[Dataset items]
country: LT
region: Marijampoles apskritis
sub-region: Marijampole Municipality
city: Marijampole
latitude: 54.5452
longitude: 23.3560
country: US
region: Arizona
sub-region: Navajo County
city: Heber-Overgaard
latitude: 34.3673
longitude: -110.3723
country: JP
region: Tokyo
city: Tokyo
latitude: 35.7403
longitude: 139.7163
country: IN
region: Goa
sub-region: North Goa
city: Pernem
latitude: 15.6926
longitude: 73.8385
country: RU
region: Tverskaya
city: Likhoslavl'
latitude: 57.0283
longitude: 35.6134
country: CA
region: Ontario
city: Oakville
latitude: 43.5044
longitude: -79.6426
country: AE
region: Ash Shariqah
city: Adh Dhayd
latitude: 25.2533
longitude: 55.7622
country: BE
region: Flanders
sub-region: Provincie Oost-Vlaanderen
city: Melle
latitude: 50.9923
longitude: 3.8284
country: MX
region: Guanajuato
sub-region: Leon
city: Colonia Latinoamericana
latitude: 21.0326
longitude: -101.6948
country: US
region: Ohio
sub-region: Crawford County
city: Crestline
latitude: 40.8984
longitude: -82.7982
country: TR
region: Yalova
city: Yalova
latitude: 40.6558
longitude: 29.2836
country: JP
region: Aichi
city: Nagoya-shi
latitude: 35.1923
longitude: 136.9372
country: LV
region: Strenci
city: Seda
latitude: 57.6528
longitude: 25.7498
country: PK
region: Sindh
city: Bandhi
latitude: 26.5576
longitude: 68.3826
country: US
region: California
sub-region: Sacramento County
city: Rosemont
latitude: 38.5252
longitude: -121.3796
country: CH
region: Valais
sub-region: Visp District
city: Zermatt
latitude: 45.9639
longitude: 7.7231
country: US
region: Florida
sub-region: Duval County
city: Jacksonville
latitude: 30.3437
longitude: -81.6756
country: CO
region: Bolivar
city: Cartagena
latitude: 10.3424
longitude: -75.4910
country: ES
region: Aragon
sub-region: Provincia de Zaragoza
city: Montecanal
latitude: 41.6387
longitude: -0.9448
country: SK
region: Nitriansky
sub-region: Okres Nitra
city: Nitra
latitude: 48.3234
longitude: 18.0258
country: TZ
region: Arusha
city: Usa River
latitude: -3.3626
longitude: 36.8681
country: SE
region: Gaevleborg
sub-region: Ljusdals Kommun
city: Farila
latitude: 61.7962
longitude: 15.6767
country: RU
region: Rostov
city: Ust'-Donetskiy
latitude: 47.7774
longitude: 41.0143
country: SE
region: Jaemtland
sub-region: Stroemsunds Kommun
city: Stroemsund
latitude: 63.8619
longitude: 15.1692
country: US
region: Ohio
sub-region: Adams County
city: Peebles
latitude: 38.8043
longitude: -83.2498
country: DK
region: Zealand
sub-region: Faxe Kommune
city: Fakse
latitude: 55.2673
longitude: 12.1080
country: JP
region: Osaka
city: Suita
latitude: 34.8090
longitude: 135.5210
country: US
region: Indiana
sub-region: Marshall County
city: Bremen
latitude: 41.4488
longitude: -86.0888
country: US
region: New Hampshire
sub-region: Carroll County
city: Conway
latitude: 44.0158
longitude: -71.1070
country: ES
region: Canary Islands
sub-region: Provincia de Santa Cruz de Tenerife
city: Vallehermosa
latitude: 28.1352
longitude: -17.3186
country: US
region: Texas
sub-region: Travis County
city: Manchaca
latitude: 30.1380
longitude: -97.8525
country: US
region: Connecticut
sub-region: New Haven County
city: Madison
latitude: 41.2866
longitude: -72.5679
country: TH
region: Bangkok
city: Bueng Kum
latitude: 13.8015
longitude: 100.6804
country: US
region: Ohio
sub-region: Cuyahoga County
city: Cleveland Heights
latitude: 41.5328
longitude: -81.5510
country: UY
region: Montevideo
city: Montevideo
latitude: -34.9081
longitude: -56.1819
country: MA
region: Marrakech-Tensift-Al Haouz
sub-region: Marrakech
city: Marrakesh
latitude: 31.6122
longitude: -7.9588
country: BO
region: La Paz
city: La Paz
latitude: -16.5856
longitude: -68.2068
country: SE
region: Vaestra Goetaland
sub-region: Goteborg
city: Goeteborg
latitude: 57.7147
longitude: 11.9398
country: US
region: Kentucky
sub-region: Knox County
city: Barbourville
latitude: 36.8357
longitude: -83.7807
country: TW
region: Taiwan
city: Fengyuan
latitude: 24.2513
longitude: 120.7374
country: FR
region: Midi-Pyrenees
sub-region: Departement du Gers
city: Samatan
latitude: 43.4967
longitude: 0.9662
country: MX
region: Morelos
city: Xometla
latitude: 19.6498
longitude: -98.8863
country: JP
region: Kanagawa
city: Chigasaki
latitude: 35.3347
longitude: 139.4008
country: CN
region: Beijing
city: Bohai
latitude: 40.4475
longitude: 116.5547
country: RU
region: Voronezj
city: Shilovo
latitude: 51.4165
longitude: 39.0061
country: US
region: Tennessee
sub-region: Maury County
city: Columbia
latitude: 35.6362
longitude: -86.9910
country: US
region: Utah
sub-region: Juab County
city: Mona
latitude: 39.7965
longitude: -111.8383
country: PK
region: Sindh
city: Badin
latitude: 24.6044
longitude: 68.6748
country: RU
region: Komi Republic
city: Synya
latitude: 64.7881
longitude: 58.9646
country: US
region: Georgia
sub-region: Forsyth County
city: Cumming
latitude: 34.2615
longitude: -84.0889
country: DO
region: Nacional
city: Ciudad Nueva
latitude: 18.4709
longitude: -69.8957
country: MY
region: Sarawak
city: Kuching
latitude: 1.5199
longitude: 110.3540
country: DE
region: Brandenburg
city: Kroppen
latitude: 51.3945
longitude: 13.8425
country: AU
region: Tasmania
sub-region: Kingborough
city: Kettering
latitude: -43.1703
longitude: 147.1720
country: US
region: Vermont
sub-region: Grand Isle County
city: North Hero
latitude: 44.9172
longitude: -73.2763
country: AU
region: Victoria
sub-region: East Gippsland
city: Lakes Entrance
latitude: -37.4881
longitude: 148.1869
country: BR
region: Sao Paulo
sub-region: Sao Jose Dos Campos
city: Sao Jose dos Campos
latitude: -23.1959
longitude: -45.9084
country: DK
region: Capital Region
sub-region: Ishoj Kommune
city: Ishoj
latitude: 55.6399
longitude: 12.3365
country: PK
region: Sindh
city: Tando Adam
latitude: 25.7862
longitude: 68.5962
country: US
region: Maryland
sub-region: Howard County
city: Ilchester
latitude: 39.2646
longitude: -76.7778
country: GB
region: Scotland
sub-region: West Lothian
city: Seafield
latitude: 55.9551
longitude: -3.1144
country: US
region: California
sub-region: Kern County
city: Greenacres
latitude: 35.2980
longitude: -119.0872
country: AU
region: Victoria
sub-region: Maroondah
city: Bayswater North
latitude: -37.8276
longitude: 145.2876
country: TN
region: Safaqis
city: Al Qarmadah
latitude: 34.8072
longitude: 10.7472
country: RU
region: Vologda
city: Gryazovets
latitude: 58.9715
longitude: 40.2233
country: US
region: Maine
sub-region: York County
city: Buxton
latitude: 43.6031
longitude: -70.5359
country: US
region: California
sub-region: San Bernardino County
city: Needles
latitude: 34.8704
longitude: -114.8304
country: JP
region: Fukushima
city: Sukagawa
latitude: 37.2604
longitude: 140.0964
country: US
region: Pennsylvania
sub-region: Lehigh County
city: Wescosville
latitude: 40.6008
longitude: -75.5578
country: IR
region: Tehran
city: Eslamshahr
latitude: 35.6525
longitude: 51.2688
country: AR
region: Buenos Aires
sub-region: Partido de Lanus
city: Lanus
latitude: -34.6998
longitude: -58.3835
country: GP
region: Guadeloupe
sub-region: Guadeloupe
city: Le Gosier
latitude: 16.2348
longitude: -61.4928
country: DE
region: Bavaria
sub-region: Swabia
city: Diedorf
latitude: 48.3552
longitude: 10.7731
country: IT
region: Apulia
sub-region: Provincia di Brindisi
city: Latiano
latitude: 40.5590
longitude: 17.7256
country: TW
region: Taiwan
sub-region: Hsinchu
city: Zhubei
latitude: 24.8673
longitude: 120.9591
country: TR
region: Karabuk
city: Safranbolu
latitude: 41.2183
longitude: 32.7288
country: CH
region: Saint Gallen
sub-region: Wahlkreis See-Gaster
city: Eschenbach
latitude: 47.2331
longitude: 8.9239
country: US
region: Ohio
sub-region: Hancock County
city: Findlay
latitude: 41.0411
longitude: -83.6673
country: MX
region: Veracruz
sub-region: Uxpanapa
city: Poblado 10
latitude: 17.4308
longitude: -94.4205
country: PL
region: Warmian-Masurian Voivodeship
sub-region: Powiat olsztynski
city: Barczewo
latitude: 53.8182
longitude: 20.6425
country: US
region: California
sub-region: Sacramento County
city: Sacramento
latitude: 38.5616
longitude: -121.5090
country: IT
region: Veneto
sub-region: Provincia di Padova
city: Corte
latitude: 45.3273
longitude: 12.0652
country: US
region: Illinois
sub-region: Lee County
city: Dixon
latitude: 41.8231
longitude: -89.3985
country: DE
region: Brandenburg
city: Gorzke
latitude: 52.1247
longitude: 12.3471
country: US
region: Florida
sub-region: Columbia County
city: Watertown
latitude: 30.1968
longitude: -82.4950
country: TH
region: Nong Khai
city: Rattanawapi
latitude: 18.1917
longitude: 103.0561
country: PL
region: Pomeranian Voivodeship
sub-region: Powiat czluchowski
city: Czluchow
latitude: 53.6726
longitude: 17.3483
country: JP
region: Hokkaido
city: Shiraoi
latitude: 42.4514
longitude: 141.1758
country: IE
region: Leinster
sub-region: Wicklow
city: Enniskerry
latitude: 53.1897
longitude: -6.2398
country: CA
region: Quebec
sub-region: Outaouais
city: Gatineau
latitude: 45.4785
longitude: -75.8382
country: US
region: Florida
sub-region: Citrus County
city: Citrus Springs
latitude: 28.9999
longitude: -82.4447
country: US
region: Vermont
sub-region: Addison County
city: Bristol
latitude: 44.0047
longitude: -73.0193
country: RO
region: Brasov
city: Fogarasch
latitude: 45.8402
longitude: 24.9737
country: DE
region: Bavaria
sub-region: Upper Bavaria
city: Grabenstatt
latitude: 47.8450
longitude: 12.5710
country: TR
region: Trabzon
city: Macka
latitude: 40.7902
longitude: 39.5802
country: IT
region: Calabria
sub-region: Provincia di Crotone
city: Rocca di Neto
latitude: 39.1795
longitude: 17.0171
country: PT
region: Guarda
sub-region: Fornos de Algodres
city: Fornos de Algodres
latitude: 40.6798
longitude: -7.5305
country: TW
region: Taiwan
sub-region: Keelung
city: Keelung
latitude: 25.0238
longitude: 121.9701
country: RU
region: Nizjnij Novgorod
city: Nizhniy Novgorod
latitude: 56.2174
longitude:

> [AIM]: Lay out the lines of the data between the line containing "latitude: 16.2348" and the line containing "longitude: 20.6425", inclusive, as a JSON list of strings with one string per line and blank lines omitted.

> [SOLUTION TO THE EXERCISE]:
[
  "latitude: 16.2348",
  "longitude: -61.4928",
  "country: DE",
  "region: Bavaria",
  "sub-region: Swabia",
  "city: Diedorf",
  "latitude: 48.3552",
  "longitude: 10.7731",
  "country: IT",
  "region: Apulia",
  "sub-region: Provincia di Brindisi",
  "city: Latiano",
  "latitude: 40.5590",
  "longitude: 17.7256",
  "country: TW",
  "region: Taiwan",
  "sub-region: Hsinchu",
  "city: Zhubei",
  "latitude: 24.8673",
  "longitude: 120.9591",
  "country: TR",
  "region: Karabuk",
  "city: Safranbolu",
  "latitude: 41.2183",
  "longitude: 32.7288",
  "country: CH",
  "region: Saint Gallen",
  "sub-region: Wahlkreis See-Gaster",
  "city: Eschenbach",
  "latitude: 47.2331",
  "longitude: 8.9239",
  "country: US",
  "region: Ohio",
  "sub-region: Hancock County",
  "city: Findlay",
  "latitude: 41.0411",
  "longitude: -83.6673",
  "country: MX",
  "region: Veracruz",
  "sub-region: Uxpanapa",
  "city: Poblado 10",
  "latitude: 17.4308",
  "longitude: -94.4205",
  "country: PL",
  "region: Warmian-Masurian Voivodeship",
  "sub-region: Powiat olsztynski",
  "city: Barczewo",
  "latitude: 53.8182",
  "longitude: 20.6425"
]